The levelized cost of energy (LCOE)
The levelized cost of energy (LCOE), also referred to as the levelized cost of electricity or the levelized energy cost (LEC), is a measurement used to assess and compare alternative methods of energy production. The LCOE of an energy-generating asset can be thought of as the average total cost of building and operating the asset per unit of total electricity generated over an assumed lifetime.
Alternatively, the levelized cost of energy can be thought of as the average minimum price at which the electricity generated by the asset is required to be sold in order to offset the total costs of production over its lifetime. Calculating the LCOE is related to the concept of assessing a project’s net present value. Similar to using NPV, the LCOE can be used to determine whether a project will be a worthwhile venture.

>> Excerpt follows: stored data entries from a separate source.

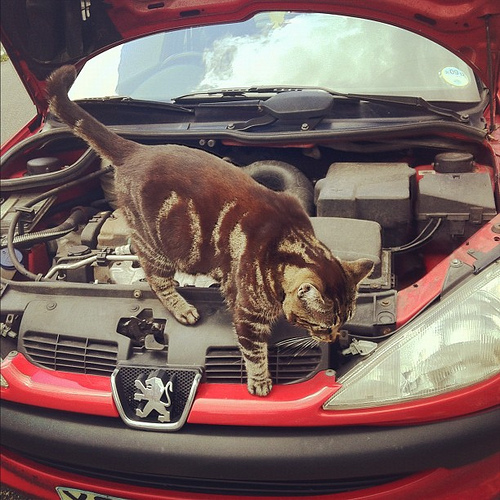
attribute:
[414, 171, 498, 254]
fuse box — closed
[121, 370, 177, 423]
car symbol — gray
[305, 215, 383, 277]
part — grey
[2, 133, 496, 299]
engine — car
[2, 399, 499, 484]
bumper — black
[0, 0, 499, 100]
hood — up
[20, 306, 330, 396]
grill — car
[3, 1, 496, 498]
car — red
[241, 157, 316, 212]
engine part — grey, plastic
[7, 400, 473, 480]
bumper — car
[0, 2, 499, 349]
open hood — red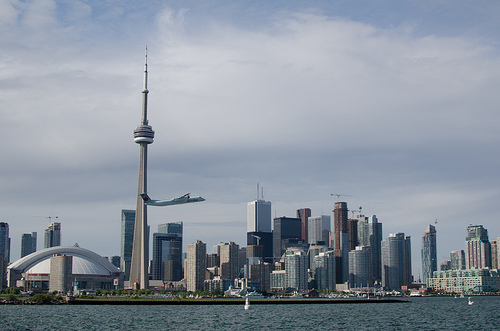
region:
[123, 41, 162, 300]
Space needle in the Toronto skyline.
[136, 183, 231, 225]
Airplane taking off from the airport.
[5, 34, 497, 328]
Toronto skyline from Lake Ontario.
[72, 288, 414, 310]
Pier on the waterside for the docking of boats.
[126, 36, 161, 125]
Spire for modern communications transmission.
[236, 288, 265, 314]
Buoy in the water designating some kind of structure.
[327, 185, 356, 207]
Crane on top of unfinished building.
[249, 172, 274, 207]
Antennae towers on top of the building for communication purposes.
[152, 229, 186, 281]
Modern glass building for sun reflection.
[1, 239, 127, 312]
Baseball stadium for professional competitions.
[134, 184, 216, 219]
low flying white airplane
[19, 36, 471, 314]
city skyline along the water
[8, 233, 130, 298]
rounded top building in the city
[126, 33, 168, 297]
tall skinny building with a spire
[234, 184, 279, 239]
white skyscraper with two needles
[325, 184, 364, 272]
brown circullar building in the city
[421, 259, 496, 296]
low building with many windows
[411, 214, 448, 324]
multi-tiered building near the water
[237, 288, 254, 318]
white buoy bobbing in the water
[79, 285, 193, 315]
grassy area near the water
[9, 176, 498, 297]
skyline of a city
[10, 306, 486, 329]
body of water in front of city skyline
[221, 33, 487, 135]
white clouds in the sky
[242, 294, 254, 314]
buoy in the water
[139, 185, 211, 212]
flag banner waving in the wind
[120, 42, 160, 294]
tallest building in the city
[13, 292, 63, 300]
green bushes by the shore line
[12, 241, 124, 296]
domed building in the distance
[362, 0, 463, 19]
blue sky in the background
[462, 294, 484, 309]
small boat in the water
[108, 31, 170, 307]
futuristic looking building with a spire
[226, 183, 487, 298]
skyline of a city near the water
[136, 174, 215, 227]
low flying airplane over the water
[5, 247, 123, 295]
building with a sloping top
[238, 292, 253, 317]
white floating buoy in the water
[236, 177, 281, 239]
white skyscraper with two needles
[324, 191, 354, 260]
circular brown building in the city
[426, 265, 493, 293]
large low building with many windows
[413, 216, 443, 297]
multi-tiered building in the city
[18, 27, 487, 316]
city skyline near the water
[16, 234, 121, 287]
The domed roof of a building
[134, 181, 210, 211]
A plane taking off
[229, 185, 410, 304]
Tall buildings in a city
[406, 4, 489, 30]
Blue sky above the clouds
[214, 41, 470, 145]
Large clouds in the sky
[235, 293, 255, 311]
A white buoy on the water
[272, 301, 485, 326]
A large body of water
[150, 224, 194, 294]
A tall glass building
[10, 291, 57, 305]
Bushes by the waterside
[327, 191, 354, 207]
An antenna on top of a building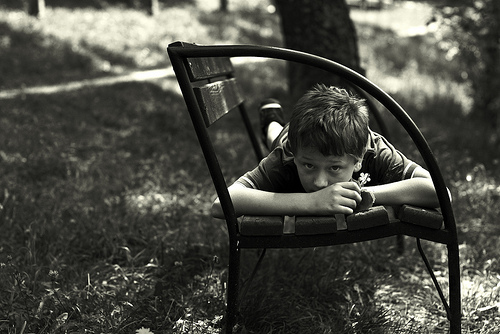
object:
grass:
[0, 0, 499, 116]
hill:
[0, 0, 457, 99]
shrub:
[405, 0, 499, 131]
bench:
[165, 39, 465, 333]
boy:
[207, 82, 452, 216]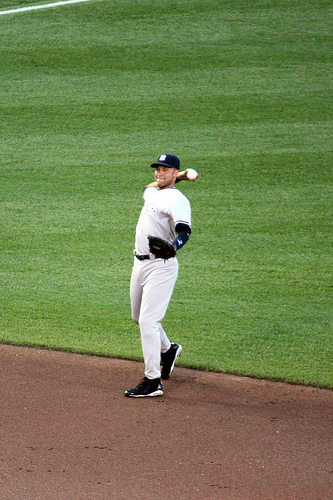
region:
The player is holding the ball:
[117, 145, 202, 403]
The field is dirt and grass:
[5, 0, 328, 493]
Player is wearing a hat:
[147, 151, 182, 189]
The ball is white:
[183, 167, 200, 184]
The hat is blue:
[149, 150, 180, 187]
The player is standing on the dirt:
[119, 144, 200, 400]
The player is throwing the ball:
[118, 145, 198, 399]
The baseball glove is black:
[146, 234, 179, 263]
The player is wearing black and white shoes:
[123, 340, 184, 400]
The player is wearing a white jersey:
[131, 148, 202, 256]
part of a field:
[230, 88, 253, 107]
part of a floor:
[218, 412, 232, 452]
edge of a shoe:
[126, 387, 157, 419]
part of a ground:
[224, 447, 248, 472]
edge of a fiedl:
[277, 380, 311, 412]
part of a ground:
[210, 441, 233, 470]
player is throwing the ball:
[121, 149, 204, 405]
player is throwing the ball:
[133, 147, 221, 305]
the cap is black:
[147, 147, 199, 179]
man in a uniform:
[96, 145, 232, 397]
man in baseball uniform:
[74, 140, 207, 409]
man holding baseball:
[121, 147, 205, 405]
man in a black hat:
[18, 149, 224, 401]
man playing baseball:
[102, 145, 241, 425]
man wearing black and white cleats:
[94, 151, 216, 398]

- The LCOE is a fundamental calculation used in the preliminary assessment of an energy-producing project.
- The LCOE can be used to determine whether to move forward with a project or as a means to compare different energy-producing projects.

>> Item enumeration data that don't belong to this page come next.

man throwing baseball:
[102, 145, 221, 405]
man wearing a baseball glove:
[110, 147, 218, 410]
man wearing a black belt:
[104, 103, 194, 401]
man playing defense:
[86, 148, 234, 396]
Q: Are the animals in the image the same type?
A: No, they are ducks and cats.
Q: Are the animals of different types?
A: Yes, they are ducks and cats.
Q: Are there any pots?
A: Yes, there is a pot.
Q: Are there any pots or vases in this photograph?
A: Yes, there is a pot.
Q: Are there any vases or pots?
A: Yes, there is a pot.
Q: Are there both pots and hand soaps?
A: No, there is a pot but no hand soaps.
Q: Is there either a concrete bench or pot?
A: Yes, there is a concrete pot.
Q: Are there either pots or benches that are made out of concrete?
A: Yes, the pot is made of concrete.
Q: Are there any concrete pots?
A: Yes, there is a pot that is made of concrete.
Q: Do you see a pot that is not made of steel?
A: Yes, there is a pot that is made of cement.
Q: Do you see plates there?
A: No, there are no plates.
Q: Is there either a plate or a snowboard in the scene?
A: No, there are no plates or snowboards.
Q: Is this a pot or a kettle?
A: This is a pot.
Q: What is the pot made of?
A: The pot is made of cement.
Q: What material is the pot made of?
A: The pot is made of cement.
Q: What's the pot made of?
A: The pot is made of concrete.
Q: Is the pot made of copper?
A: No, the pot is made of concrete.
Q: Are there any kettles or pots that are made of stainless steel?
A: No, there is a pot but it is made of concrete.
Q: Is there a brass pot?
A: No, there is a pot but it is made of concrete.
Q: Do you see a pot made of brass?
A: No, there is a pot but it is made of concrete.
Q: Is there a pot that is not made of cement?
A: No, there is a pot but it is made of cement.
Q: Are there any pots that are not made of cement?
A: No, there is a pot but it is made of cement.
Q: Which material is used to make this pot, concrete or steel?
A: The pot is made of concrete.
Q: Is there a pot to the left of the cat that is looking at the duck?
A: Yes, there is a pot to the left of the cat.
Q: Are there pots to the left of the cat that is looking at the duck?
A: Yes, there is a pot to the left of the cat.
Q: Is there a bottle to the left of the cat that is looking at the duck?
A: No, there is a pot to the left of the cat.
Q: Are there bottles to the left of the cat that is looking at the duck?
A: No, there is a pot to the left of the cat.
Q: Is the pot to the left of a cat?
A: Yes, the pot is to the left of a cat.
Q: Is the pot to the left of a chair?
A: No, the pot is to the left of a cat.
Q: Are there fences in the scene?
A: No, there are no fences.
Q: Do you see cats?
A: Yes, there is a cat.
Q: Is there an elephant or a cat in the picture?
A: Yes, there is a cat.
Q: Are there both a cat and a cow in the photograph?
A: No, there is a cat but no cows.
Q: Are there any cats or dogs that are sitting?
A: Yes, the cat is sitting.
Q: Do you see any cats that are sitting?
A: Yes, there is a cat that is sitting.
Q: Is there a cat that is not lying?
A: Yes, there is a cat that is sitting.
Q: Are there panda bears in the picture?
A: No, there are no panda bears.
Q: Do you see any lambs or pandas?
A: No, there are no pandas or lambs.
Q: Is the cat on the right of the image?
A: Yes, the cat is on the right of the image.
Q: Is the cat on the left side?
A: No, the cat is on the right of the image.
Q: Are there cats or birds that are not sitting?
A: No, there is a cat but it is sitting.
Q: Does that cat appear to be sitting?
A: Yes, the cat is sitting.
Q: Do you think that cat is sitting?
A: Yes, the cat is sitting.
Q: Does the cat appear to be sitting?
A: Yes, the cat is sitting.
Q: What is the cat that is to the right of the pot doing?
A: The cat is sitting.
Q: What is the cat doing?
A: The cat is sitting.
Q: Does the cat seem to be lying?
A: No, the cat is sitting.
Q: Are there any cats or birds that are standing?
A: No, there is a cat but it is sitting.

- The formula to calculate the LCOE is (Present Value of Total Cost Over the Lifetime)/(Present Value of All Electricity Generated Over the Lifetime).
Formula
The total cost of a system (brought back to present value: NPV) divided by the total amount of energy it produces is called Levelized Cost of Electricity or (LCOE). LCOE is measured in units of Rs /Watt or Rs / Kilowatt.
Significance
The levelized cost of energy is a very important metric in determining whether or not to move forward with a project. The LCOE will determine if a project will break even or be profitable. If not, then the firm will not go ahead with building the power-generating asset and will look for an alternative. Using the LCOE to assess a project is one of the first fundamental steps taken in analyzing projects of this nature.

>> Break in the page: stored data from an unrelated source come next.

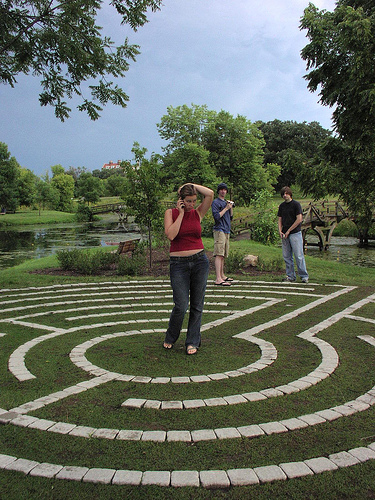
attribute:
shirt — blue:
[212, 197, 237, 232]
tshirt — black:
[275, 204, 304, 235]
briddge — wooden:
[107, 235, 141, 257]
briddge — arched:
[228, 205, 319, 236]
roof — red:
[102, 158, 126, 165]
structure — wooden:
[271, 188, 353, 250]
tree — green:
[311, 20, 372, 195]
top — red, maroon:
[166, 212, 210, 252]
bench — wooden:
[261, 200, 344, 244]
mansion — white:
[103, 155, 135, 171]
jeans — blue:
[279, 239, 315, 281]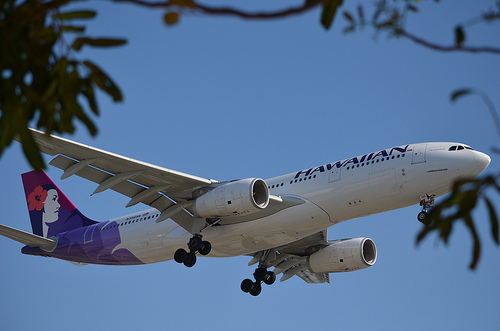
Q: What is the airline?
A: Hawaiian.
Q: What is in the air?
A: Plane.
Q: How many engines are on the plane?
A: 2.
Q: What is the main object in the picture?
A: A plane.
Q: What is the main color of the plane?
A: White.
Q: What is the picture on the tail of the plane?
A: A woman.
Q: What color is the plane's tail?
A: Purple.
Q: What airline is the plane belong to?
A: Hawaiian airline.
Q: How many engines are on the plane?
A: Two.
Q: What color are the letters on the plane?
A: Purple.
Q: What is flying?
A: The airplane.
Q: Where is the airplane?
A: In the sky.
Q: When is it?
A: Daytime.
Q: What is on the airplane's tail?
A: A woman's profile.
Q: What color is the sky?
A: Blue.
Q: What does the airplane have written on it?
A: Hawaiian.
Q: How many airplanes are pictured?
A: One.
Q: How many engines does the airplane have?
A: Two.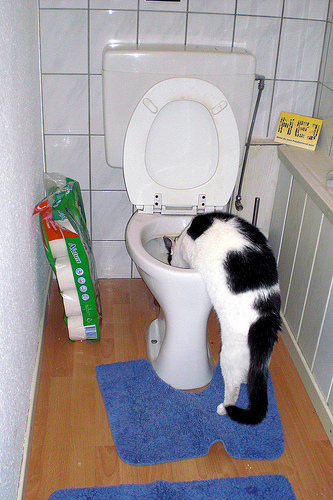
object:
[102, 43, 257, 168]
tank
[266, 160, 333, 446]
wall boards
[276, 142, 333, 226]
shelf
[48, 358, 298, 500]
rugs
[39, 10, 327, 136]
tiles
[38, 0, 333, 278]
wall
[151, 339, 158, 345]
screw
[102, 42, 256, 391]
toilet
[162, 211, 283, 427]
cat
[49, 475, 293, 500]
mat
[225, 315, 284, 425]
tail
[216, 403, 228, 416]
paw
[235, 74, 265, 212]
metal pipe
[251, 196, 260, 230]
handle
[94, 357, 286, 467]
blue rug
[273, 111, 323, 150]
card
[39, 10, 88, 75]
tile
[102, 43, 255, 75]
lid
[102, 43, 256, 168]
toilet tank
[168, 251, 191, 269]
face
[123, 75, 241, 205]
lid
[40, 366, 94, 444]
design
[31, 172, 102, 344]
pack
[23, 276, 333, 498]
floor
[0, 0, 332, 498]
bathroom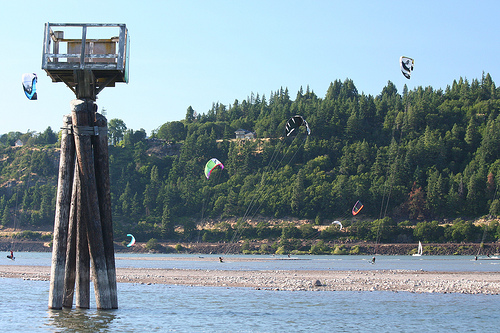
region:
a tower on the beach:
[40, 21, 132, 312]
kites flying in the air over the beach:
[20, 55, 415, 247]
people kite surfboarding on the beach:
[202, 56, 414, 265]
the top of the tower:
[41, 21, 132, 100]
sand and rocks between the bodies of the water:
[274, 268, 497, 291]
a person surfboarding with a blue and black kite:
[2, 73, 41, 260]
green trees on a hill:
[313, 70, 498, 198]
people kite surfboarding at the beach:
[1, 54, 498, 266]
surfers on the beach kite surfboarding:
[195, 53, 416, 268]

The LCOE is also an important calculation to allow financial analysts to compare different energy-producing technologies, such as wind, solar, and nuclear power sources. It allows for these comparisons regardless of unequal life spans, differing capital costs, size of the projects, and the differing risk associated with each project. This is because the LCOE reflects a per-unit cost of electricity generated, and the risk of each project is an implication of the specific discount rate used for each power-generating asset.